**Exercise**: Report how many lines of the material below contain the string "Average". The reply is that number and no more.

**Task data**:
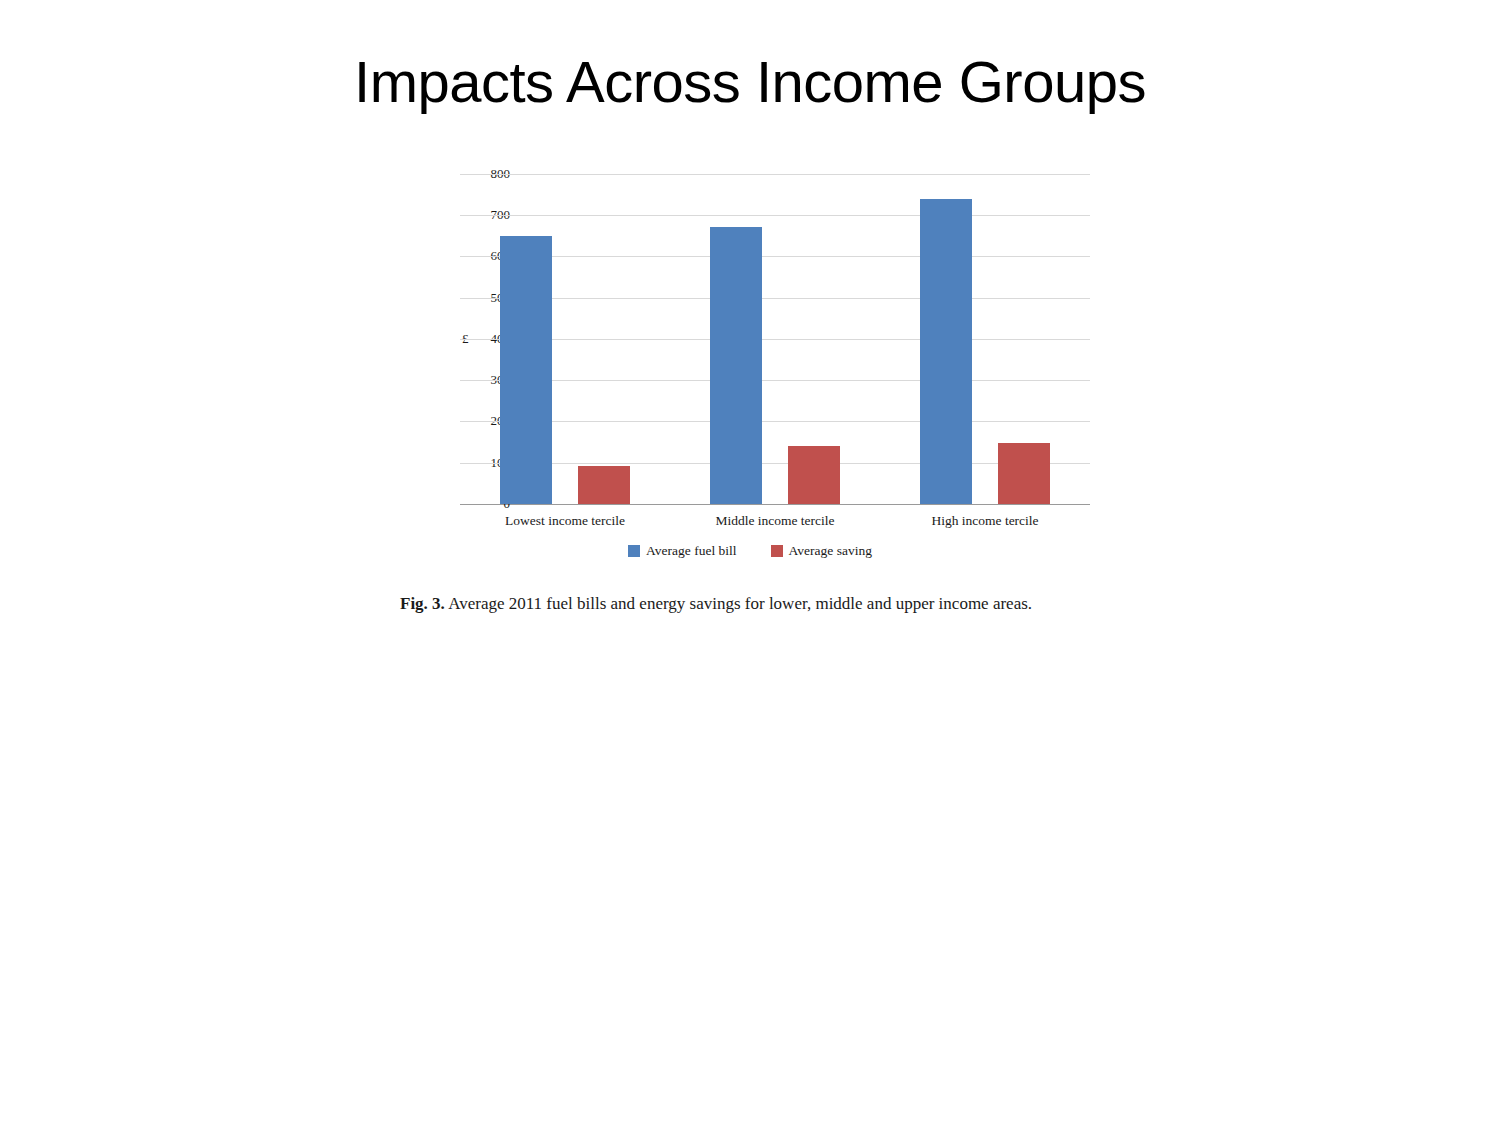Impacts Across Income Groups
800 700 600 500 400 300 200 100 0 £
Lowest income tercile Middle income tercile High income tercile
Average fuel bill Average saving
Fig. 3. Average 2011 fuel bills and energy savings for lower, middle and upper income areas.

**Task answer**: 2